From a super important writer at the New Yorker or NYTimes...
Scott Reitherman’s new project _____ plunges participants into an aural experience of New York City in ways that charge the stories with a spatially dynamic liveliness. Building on traditions of psychogeographic derivés, sound walks, and historical neighborhood tours, Reitherman’s project transforms the pedestrian experience into anything but that.
We are accompanied through an aimless stroll of the city with Reitherman as our ghostly narrator, who - through the use of binaural audio recordings - appears at times to walk beside or in front of us, telling us stories of the characters behind the local businesses as we pass them or reading pieces from the New York Times of location specific relevance.
We are prompted to consider classic themes of urban life like voyeurism and loneliness and alter how we perceive our own exteriority within public space via a variety of playful interventions (e.g., “For the next 30 seconds, pretend you are a spy”).
Furthermore, the noise of the street is passed through our headphone mic and spun out in real time to our ears as music, constrained to different keys or moods depending on which zone of the city you’re in. On Houston and Broadway I felt the musical backdrop change to a chaotic, anxious minor chord, yet when I wandered into Central Park I felt the generative score melt into a placid and calming backdrop. Best of all, your experience is guaranteed to differ: particularly depending on time of day, location, and random sonic chance (e.g., car horns, ambulance sirens, people yelling at each other).
These provocative and hi-fidelity aural interventions are impactful, and we are left never quite knowing what is real and what is prerecorded sound. The pacing of our guide’s footsteps subtly pace the experience, and conversations pass by your head that may or may not belong to the humans on the street with you. I found my attention drawn towards other observations as well when I removed the headphones. For example, I’ve never been made to consider just how loud and noise polluted this city is until I took this walk with Reitherman.
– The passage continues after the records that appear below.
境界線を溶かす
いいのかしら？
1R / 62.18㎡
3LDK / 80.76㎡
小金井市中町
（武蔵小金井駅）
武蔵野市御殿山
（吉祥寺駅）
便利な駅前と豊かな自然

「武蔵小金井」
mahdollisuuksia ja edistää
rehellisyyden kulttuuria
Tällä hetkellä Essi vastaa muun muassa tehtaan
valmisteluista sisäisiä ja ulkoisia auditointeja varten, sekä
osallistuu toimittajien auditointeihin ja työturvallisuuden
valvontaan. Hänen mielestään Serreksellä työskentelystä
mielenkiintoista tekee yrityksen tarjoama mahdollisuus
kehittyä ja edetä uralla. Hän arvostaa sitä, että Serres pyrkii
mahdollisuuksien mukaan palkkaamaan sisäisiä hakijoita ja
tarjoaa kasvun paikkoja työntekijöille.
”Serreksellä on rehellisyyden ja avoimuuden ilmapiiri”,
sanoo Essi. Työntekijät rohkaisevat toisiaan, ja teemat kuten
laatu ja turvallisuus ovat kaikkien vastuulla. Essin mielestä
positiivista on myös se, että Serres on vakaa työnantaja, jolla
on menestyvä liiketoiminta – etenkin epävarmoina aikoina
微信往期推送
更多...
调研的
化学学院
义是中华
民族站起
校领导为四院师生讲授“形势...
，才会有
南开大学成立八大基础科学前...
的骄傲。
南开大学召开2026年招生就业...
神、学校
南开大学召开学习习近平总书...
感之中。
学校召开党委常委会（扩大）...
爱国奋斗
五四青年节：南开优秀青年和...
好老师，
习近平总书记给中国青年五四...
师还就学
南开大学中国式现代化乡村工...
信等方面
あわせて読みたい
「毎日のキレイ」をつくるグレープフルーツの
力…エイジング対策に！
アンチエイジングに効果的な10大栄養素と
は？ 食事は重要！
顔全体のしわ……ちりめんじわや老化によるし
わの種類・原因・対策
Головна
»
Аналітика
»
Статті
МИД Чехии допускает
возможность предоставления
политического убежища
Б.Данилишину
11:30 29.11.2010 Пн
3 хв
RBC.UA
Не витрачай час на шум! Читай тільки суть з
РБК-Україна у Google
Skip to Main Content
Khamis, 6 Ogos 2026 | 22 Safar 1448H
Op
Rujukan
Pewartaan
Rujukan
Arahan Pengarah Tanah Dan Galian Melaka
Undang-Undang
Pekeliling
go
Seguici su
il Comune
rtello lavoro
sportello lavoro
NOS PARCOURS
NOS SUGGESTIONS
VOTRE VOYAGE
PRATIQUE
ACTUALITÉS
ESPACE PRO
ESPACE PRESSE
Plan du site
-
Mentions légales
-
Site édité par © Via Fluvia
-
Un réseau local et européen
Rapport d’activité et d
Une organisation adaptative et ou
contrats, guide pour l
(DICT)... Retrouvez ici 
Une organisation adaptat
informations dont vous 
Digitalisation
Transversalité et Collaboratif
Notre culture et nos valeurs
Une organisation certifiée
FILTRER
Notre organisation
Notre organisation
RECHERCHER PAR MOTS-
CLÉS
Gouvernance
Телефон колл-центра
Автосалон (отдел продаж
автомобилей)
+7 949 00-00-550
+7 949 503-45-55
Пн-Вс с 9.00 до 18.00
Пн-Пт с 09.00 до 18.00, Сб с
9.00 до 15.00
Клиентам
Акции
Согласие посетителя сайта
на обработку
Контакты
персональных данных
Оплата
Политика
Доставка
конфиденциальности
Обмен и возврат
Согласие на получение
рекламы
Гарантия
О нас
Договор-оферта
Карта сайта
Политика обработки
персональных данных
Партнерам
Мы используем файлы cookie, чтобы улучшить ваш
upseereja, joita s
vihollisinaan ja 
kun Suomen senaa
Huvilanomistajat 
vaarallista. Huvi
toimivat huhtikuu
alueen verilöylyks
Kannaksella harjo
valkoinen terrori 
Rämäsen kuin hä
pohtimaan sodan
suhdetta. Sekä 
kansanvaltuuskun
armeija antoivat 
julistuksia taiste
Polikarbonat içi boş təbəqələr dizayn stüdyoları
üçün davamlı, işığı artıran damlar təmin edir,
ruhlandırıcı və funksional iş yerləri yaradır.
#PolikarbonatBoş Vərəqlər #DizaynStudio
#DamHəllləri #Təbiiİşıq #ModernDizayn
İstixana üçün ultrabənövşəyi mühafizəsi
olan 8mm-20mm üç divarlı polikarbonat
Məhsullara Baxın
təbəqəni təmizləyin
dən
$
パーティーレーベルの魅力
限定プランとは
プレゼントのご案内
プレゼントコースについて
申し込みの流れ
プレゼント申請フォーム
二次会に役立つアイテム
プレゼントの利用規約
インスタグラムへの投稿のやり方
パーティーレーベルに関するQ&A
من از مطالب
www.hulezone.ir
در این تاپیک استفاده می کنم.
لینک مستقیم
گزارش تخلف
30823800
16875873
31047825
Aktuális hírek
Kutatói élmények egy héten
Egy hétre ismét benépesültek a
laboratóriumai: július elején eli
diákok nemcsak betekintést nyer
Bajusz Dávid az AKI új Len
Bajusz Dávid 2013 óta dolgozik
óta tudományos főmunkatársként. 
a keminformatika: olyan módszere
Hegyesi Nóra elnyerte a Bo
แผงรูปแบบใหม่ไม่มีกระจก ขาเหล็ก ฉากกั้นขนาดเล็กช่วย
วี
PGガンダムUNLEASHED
Along the way we move through cinematic scenes and stories - almost like an interactive podcast - and as we are encouraged to wander freely and without destination our personal acoustic adventure unfolds. The adventure lasts as long as you like, and if you want you can mute the narrator and just enjoy your personalized soundtrack. If you want to feel more co-authorship, there's a map that indicates where to find new narrative easter eggs, subtly gamifying the walk in a way that suggests an acoustically focused spin on part of what made Pokemon GO such a success.
Yet crucially, I found myself mostly unconcerned with seeking out moments on the map; they always found me. The intimacy of this mixed reality experience is impactful: before long you are walking, breathing and wondering as one with Reitherman. It’s a simple and beautifully invasive trick he has cast that will delight fans of podcasts, ambient music, and augmented reality, in ways that are refreshingly focused not on the visual but the powerful immersive storytelling qualities of the aural.